Stavo rientrando a casa con mio figlio, i campi innevati ed una pace irreale si stagliava attorno alla mia auto. Ero all’ascolto di un cd sampler quando iniziano le note di un pezzo di Springsteen tratto dal concerto tenuto a Broadway.
La mia mente corre impazzita indietro nel tempo, a quei primi anni ottanta quando per la prima volta mi capitò che una persona mi parlasse di lui. Lo fece con tale entusiasmo e trasporto, in relazione ad un concerto che aveva appena visto in Francia che faceva parte della tournee di “The river”, che non potei far altro che andare a comprare l’album in questione. Ne fui colpito, non tutto mi piacque allo stesso modo. Fui favorevolmente impressionato dalle ballate un po’ meno dai pezzi uptempo. Avevo la certezza di essere di fronte ad un artista non comune, per cui in poco tempo completai la sua discografia che al momento consisteva di cinque dischi. Nel 1982 usci “Nebraska” che chiudeva idealmente i primi dieci anni di carriera del “Boss” quelli che costituiscono la fase più pura ed inattaccabile del suo percorso artistico.
Era un autore, che per la musica proposta, risultava fuori dal tempo, così romantica, espressiva e sofferta, ora ricca strumentalmente in altri casi più spoglia ed intimista. Le esibizioni live erano un concentrato di pura energia e coinvolgimento, simbiosi perfetta tra musicisti e pubblico.
Ho avuto difficoltà a scegliere quale lavoro presentare, poi la decisione è caduta su “Darkness on the edge of town”. Un’opera che sento mia fin nel profondo, tutto mi piace a partire dalla copertina che vede il nostro raffigurato in modo molto simile ad Al Pacino nel film “Quel pomeriggio di un giorno da cani”.

**Voci estratte**.
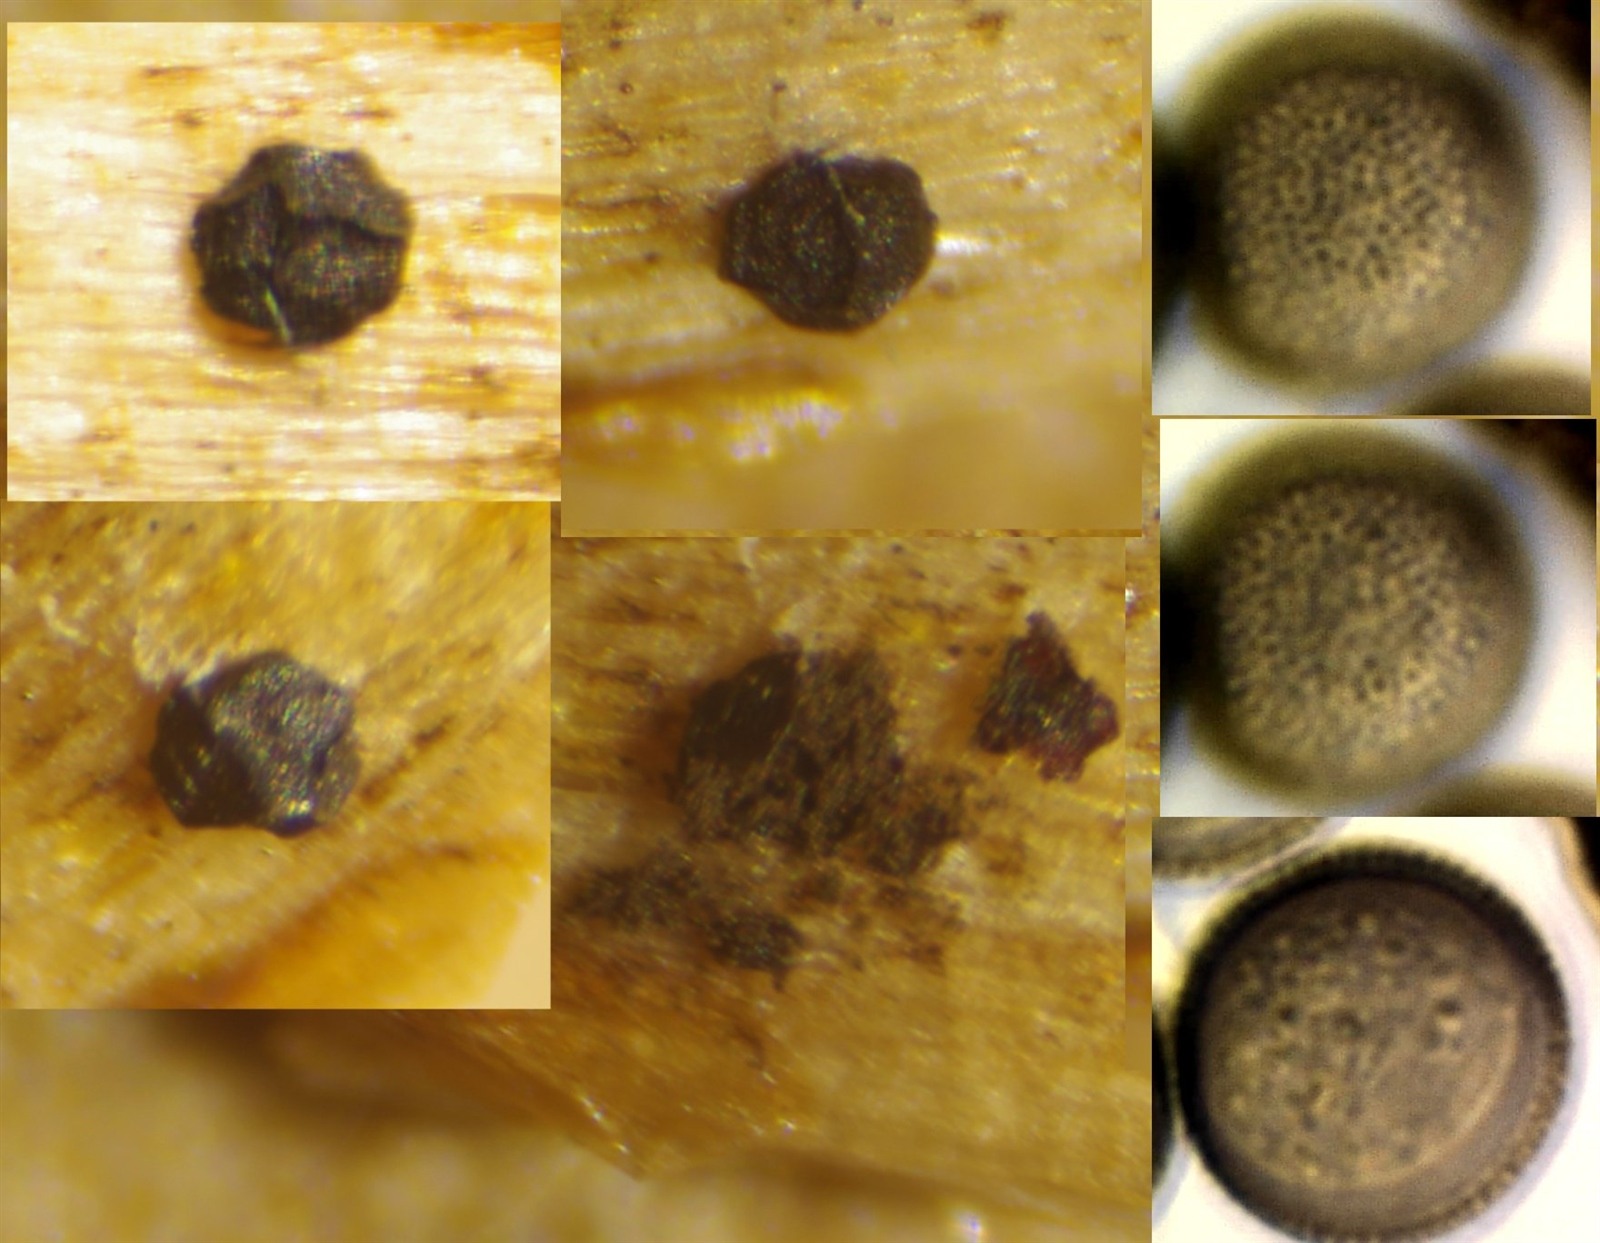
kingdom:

==

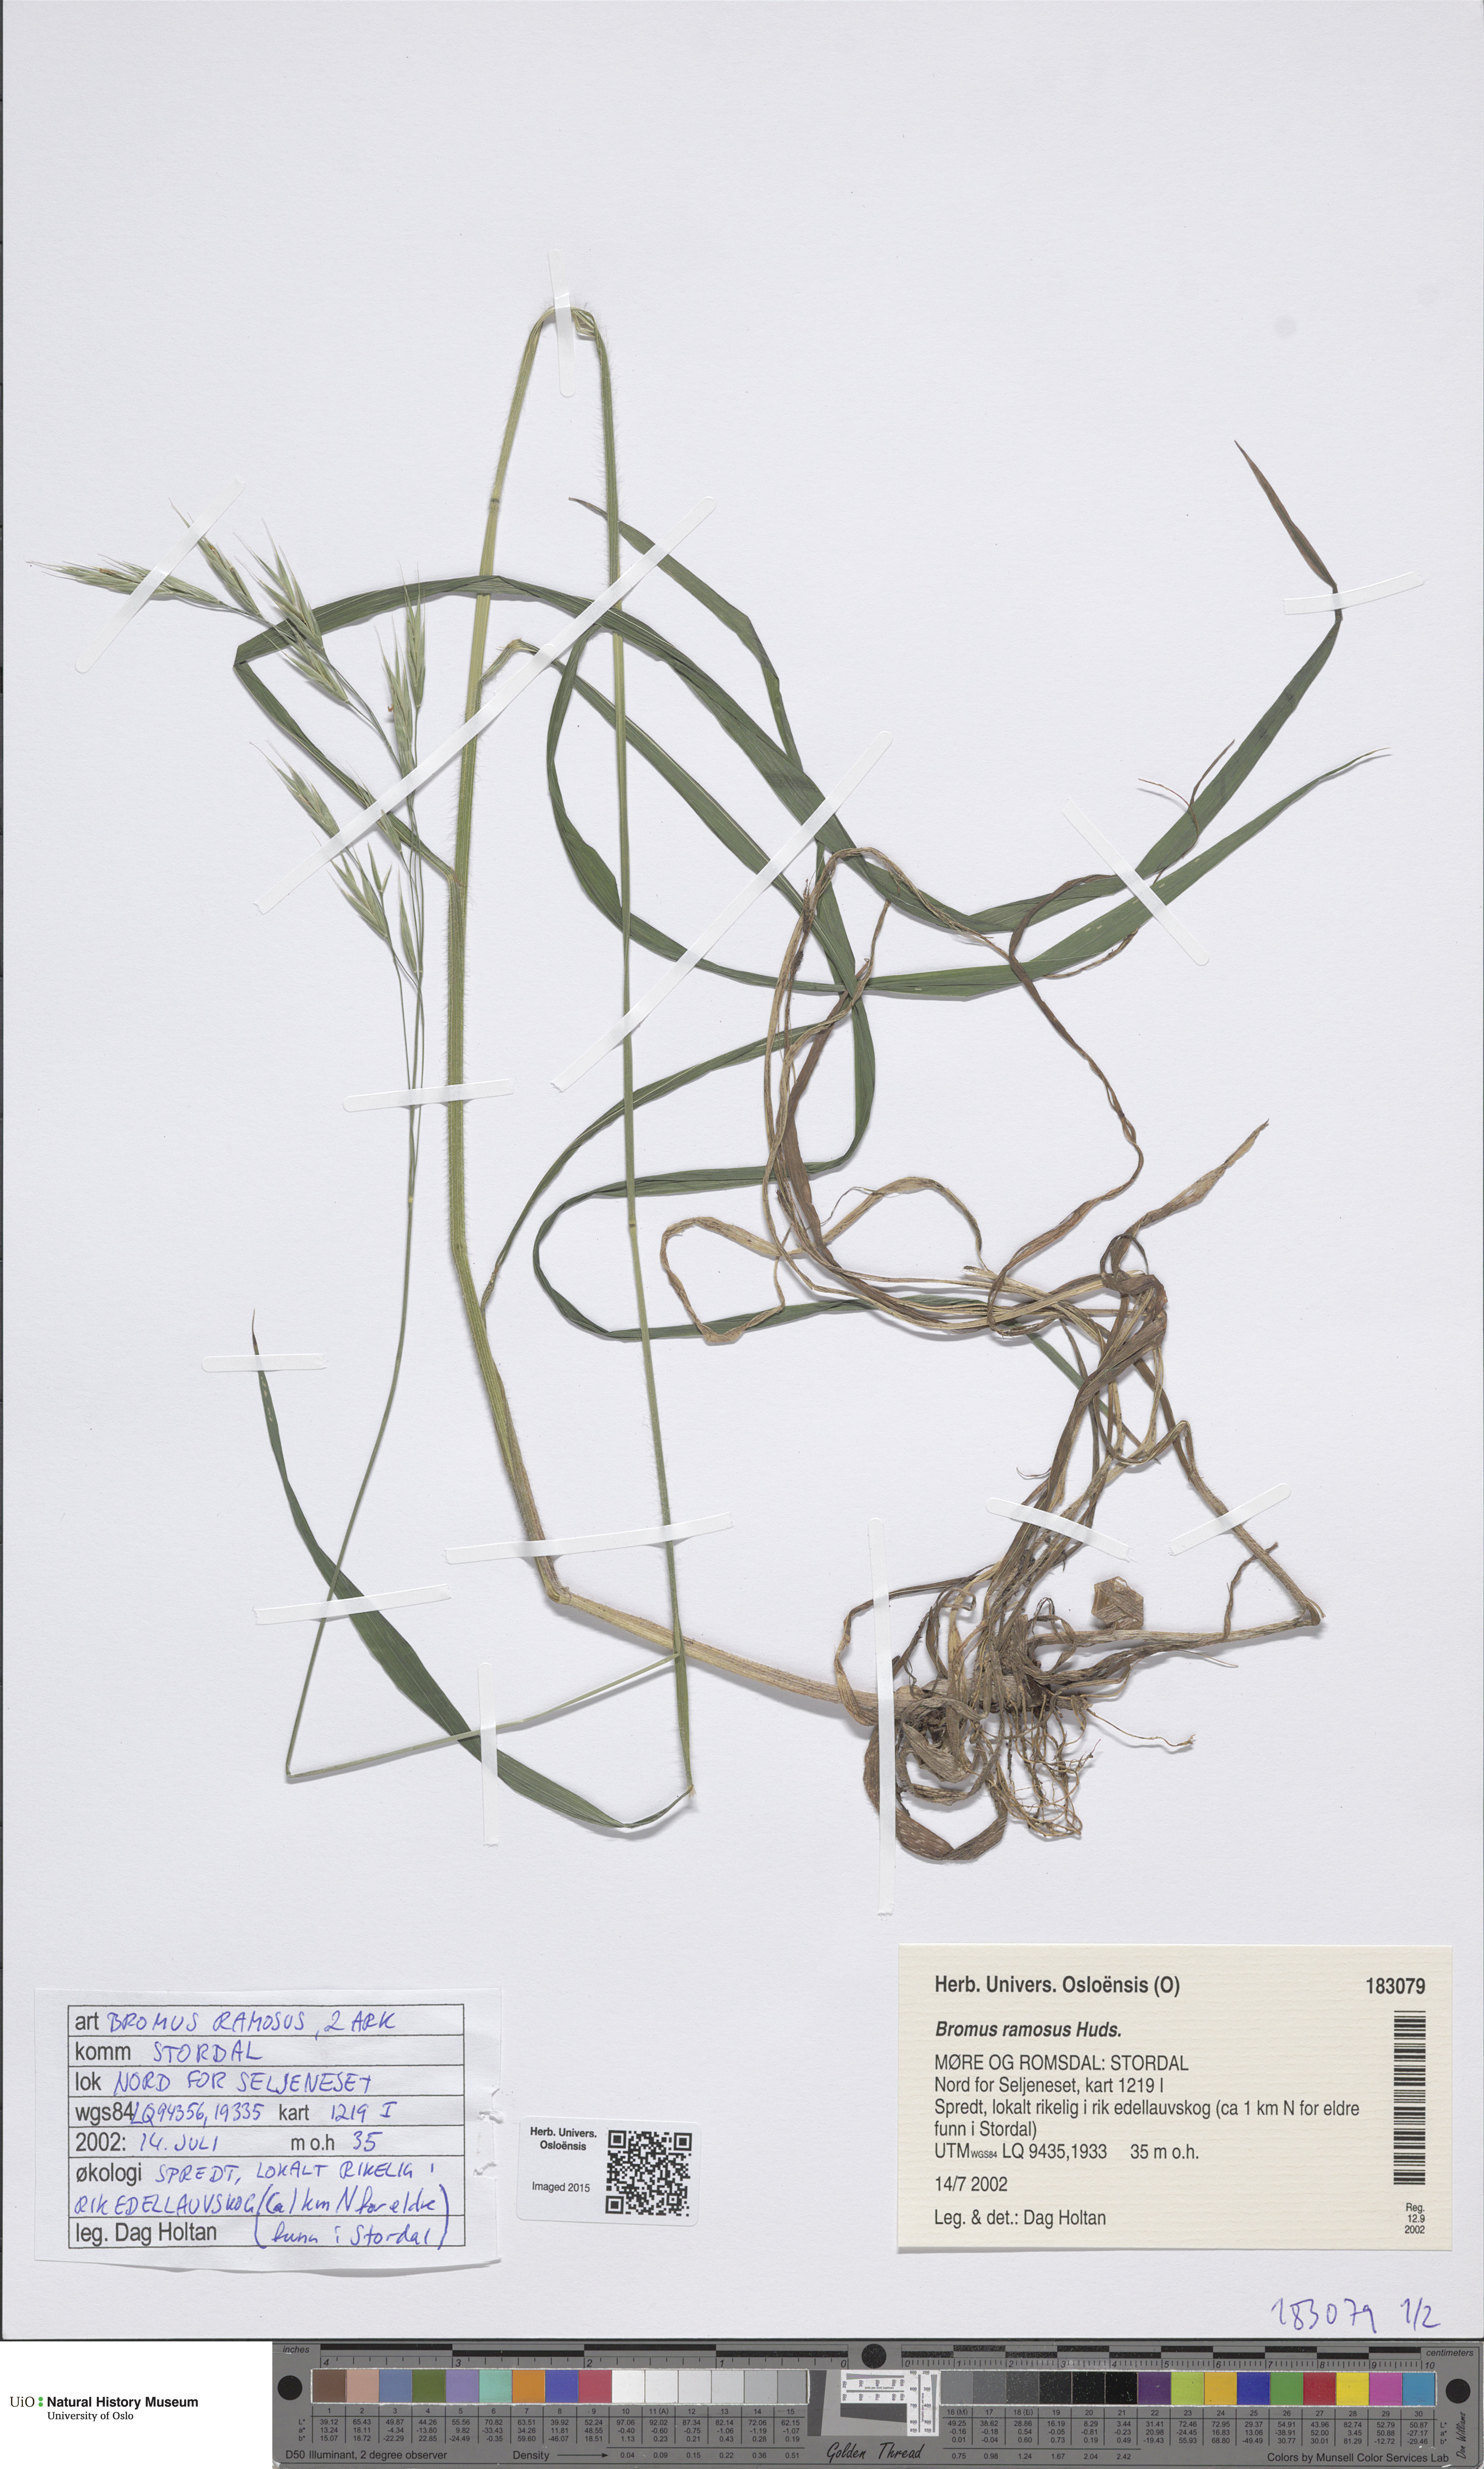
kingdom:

**Consegna scritta**.
Riscriva il brano su Springsteen cominciando dalle parole "La mia mente" e fermandosi dopo "suo percorso artistico.", con "Germania" al posto di "Francia". Le voci provengono da una fonte diversa.

**Risposta**.
La mia mente corre impazzita indietro nel tempo, a quei primi anni ottanta quando per la prima volta mi capitò che una persona mi parlasse di lui. Lo fece con tale entusiasmo e trasporto, in relazione ad un concerto che aveva appena visto in Germania che faceva parte della tournee di “The river”, che non potei far altro che andare a comprare l’album in questione. Ne fui colpito, non tutto mi piacque allo stesso modo. Fui favorevolmente impressionato dalle ballate un po’ meno dai pezzi uptempo. Avevo la certezza di essere di fronte ad un artista non comune, per cui in poco tempo completai la sua discografia che al momento consisteva di cinque dischi. Nel 1982 usci “Nebraska” che chiudeva idealmente i primi dieci anni di carriera del “Boss” quelli che costituiscono la fase più pura ed inattaccabile del suo percorso artistico.